Human–machine interaction (HMI) has been widely addressed in the literature and also encountered strong commercial interest in the last two decades: a number of advanced solutions have been proposed in a range of diverse application fields such as user/web interfaces, mobile computing and computer graphics and, from a wider perspective, robotics, ambient intelligence, entertainment and computer support to collaborative work/learning.

The basic HMI goal aims at improving the interactions between users and machines by making machines themselves more usable and receptive to the user’s needs. This essentially includes studies on models and theories of interaction, on methodologies and processes for designing interfaces, on developing suitable techniques for evaluating and comparing interfaces and, of course, on exploring new hardware devices and software frameworks.

In particular, HMI researchers have been working hard to maximize the naturalness of the interaction itself by reducing the gap between the cognitive and emotional model behind human behavior and the machine awareness of “what is going on” during the task accomplishment. This asks for development of expert systems, able to manage large amount of information coming from sensory activity, to intelligently process it, and to promptly and knowledgeably respond to human actions according to natural interaction standards and by means of suitable actuary devices. Information processing therefore plays a central role from this perspective, operating at different levels, from multimodal digital data manipulation to semantic meta data processing, and necessarily encompassing the most challenging computational intelligence paradigms for contextual adaptation, social-emotional competence, and cognitive reasoning abilities.

◆ **Records shown**
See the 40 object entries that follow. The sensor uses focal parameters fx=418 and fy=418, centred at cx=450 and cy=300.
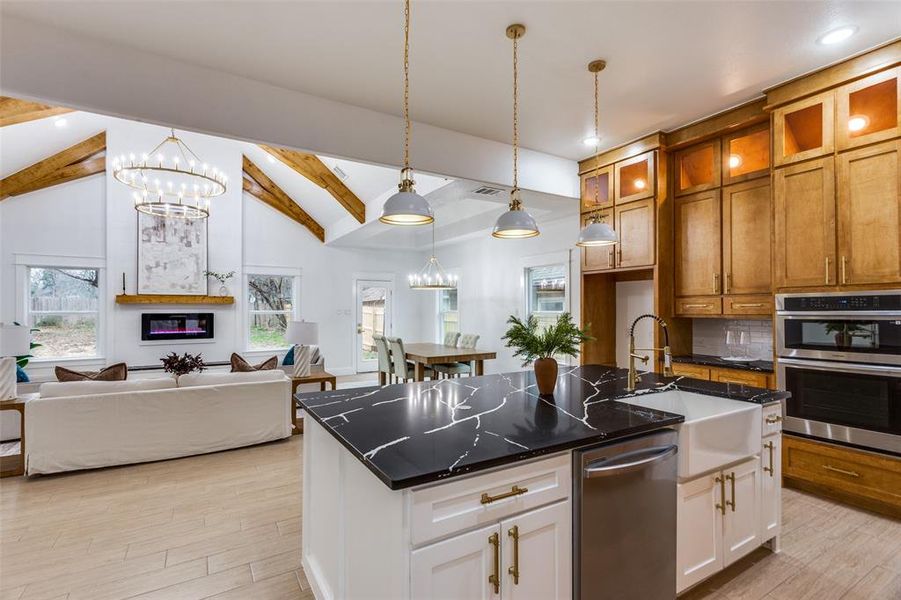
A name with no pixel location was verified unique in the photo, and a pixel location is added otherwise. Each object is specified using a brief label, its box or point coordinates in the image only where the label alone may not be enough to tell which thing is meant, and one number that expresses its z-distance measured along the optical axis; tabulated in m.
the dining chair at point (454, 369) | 5.80
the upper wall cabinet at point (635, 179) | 3.96
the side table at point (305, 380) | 4.63
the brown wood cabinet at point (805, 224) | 2.88
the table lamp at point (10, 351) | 3.53
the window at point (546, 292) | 5.77
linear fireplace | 6.68
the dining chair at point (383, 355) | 6.26
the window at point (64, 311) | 6.21
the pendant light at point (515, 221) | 2.45
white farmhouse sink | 1.85
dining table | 5.36
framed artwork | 6.66
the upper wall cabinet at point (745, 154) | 3.51
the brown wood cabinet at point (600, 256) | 4.32
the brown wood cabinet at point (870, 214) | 2.60
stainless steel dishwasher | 1.55
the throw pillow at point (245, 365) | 4.73
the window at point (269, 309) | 7.72
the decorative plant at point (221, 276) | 7.12
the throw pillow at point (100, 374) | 3.72
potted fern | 2.21
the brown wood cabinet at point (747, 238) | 3.36
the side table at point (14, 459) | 3.41
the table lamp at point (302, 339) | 4.82
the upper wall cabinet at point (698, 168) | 3.71
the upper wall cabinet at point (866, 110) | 2.70
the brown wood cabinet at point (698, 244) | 3.68
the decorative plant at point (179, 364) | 4.61
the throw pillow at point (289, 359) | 6.04
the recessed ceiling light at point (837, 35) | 2.47
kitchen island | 1.24
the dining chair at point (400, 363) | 5.74
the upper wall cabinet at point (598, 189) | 4.35
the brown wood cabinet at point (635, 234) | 3.95
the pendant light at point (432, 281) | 6.38
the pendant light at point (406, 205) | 2.06
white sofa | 3.38
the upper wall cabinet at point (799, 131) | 2.98
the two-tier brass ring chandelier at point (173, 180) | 5.65
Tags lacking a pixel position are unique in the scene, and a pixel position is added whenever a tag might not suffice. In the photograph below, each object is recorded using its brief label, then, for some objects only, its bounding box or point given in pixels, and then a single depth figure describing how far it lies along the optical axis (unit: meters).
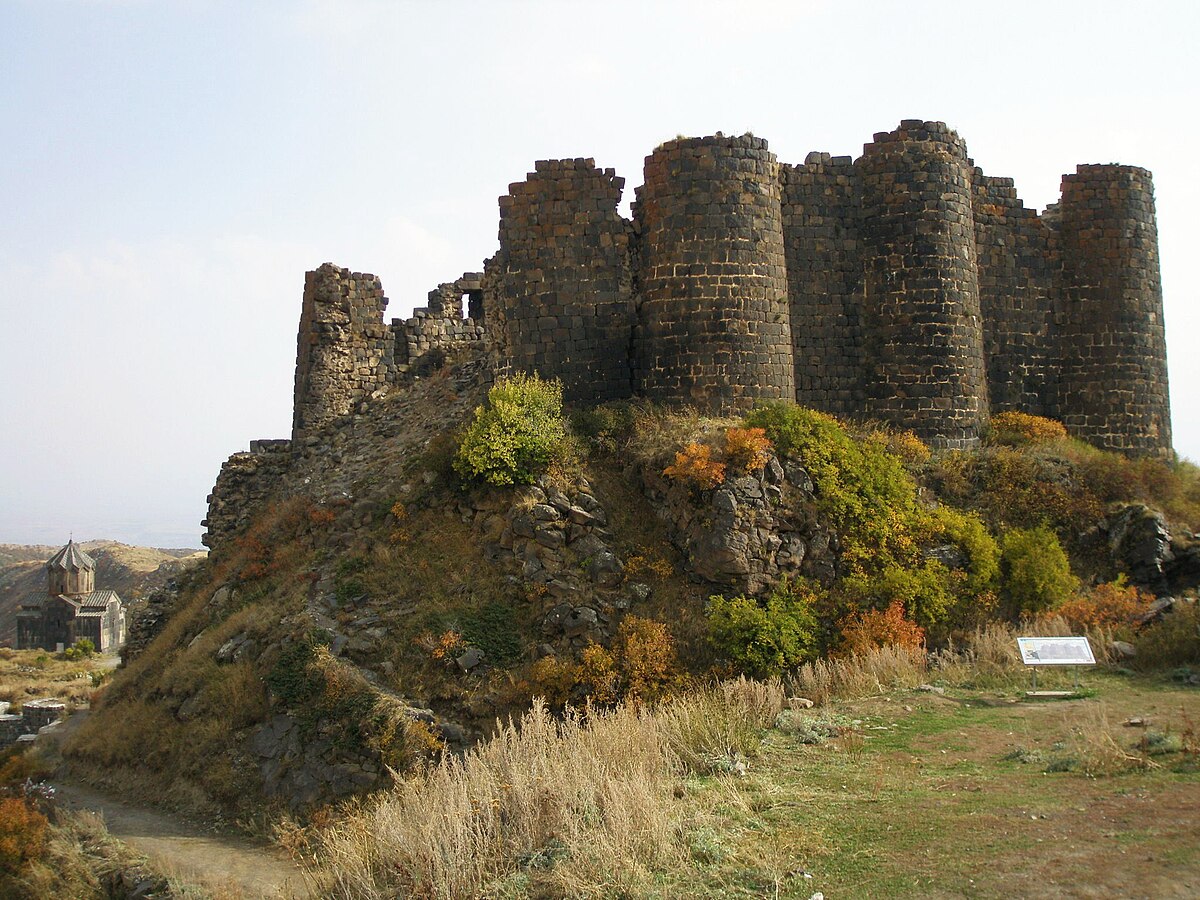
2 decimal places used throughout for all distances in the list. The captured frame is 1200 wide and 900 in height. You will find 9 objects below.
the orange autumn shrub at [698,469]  15.35
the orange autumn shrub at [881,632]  14.21
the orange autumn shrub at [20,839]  14.05
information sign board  12.14
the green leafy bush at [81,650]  46.19
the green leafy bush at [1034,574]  15.55
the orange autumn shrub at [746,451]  15.62
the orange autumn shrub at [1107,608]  14.70
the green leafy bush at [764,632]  13.96
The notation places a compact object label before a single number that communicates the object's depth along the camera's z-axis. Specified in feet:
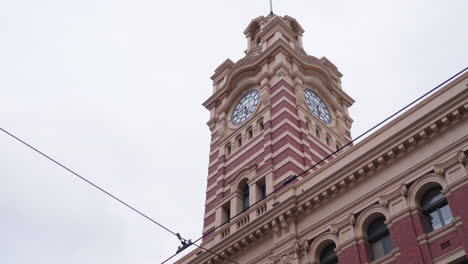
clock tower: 118.32
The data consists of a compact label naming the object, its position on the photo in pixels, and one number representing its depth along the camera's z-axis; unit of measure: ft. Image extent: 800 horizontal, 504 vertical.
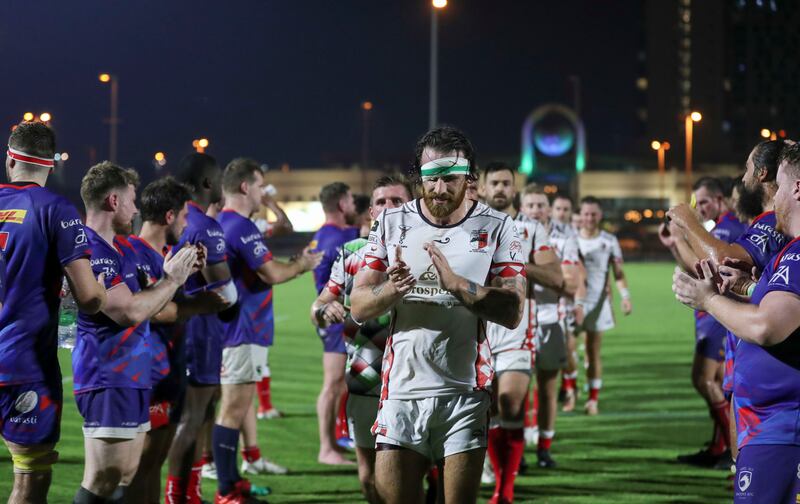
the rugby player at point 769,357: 13.17
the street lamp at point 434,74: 77.56
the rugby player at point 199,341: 23.35
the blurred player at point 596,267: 43.98
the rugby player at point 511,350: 25.64
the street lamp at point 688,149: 205.98
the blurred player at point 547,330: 31.24
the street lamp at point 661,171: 281.13
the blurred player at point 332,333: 31.27
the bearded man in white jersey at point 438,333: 16.12
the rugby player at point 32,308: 16.14
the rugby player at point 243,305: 25.67
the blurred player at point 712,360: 31.50
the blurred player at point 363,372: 20.11
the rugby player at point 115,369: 17.57
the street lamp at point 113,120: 191.98
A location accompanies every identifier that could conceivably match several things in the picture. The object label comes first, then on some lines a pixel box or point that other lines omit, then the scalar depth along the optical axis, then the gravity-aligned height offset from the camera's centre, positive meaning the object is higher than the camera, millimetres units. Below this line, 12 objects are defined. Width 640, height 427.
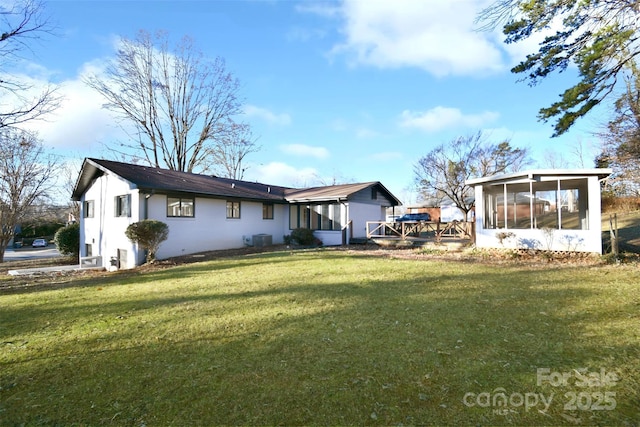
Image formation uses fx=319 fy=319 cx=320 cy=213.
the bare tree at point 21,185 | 19844 +2700
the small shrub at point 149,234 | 12000 -329
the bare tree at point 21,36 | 8461 +5037
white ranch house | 13641 +775
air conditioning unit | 16891 -824
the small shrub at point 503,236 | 11555 -465
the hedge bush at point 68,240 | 18875 -852
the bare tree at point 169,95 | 24984 +10797
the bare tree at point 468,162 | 26453 +5185
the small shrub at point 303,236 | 17078 -628
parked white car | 36053 -1940
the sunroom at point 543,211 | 10297 +533
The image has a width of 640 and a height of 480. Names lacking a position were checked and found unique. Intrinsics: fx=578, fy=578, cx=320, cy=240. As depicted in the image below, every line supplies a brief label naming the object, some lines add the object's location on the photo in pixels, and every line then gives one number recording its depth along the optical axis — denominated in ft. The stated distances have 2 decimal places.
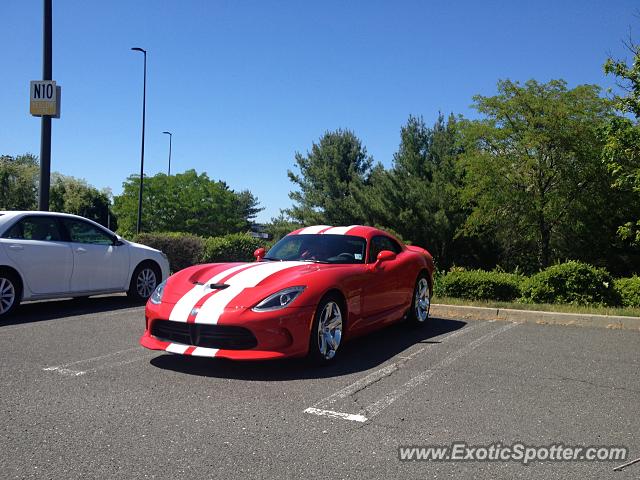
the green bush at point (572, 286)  31.30
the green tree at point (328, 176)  119.65
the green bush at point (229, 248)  53.98
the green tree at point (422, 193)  92.07
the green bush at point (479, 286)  32.89
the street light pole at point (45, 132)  37.17
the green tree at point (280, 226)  124.16
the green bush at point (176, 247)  52.85
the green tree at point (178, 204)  163.22
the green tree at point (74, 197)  220.84
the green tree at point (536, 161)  69.10
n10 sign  37.24
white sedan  25.45
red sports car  16.08
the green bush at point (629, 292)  31.01
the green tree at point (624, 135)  35.58
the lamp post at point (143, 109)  111.24
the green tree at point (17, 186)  203.62
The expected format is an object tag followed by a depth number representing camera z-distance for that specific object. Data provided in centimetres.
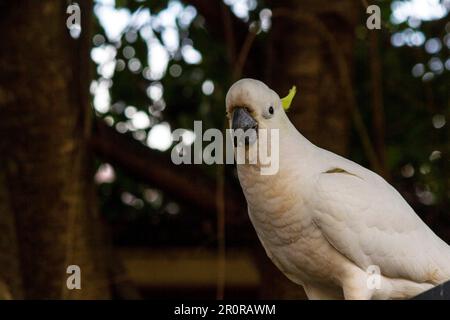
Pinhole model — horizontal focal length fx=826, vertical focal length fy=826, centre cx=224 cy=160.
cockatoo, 184
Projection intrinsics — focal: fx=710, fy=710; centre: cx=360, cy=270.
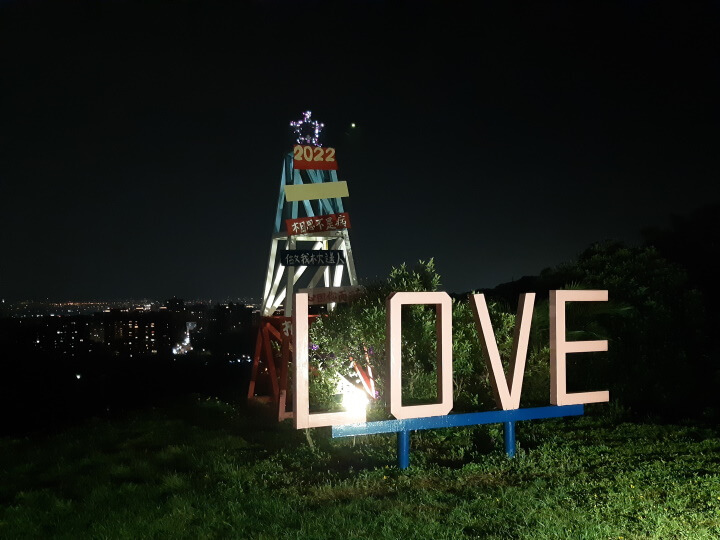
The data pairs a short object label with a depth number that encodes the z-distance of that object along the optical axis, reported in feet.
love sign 27.17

◆ **Required tasks**
1) In the passage on human–machine interaction, what is the basic goal of the field?
2) From the passage on human–machine interaction, extract the words from "The basic HMI" to "and software frameworks.".
3) Continue the passage on human–machine interaction from the point where it stops.
The lines have no connection to the passage on human–machine interaction.

◆ **Written answers**
1) Its goal is to improve interactions between users and machines by making machines more usable and receptive to the user's needs.

2)
The basic HMI goal aims at improving the interactions between users and machines by making machines themselves more usable and receptive to the user’s needs. This essentially includes studies on models and theories of interaction, on methodologies and processes for designing interfaces, on developing suitable techniques for evaluating and comparing interfaces and, of course, on exploring new hardware devices and software frameworks.

3)
This Special Issue is fully devoted to propose the most recent and stimulating advances within the multidisciplinary area of cognitive and emotional information processing for HMI. It collects eight original contributions, which cover some of the aforementioned topics providing to the reader an insightful panoramic view of the research achievements and open issues in the field of interest. The present papers are the result of a rigorous review procedure applied to the fifteen articles initially submitted. At least three independent experts have been involved for each paper (more than 50 in total) and up to four review rounds have been performed before final acceptance for publication.

The first two contributions deal with the processing of one of the widely used medium signals in HMI applications, namely speech, in order to suitably detect spoken activity in interactive environments.

In the work of Principi et al., an innovative person activity detection algorithm operating in reverberated environments and in the presence of multiple sources is proposed. It is composed of two main stages, both operating in real-time: the speech enhancement front-end and the activity detector. The former is able to reduce the distortions introduced by room reverberation, thus improving the speech quality for each speaker and consists in three cooperating blocks, which fulfill three fundamental tasks: speaker diarization, room impulse responses identification, and speech dereverberation. The activity estimation algorithm is based on bidirectional long short-term memory networks, performing context-sensitive activity classification from audio features computed via the real-time speech feature extraction toolkit open SMILE. The authors report in their paper the results obtained through an extensive experimental session where the AMI database has been employed, showing the positive behavior of the proposed algorithmic framework.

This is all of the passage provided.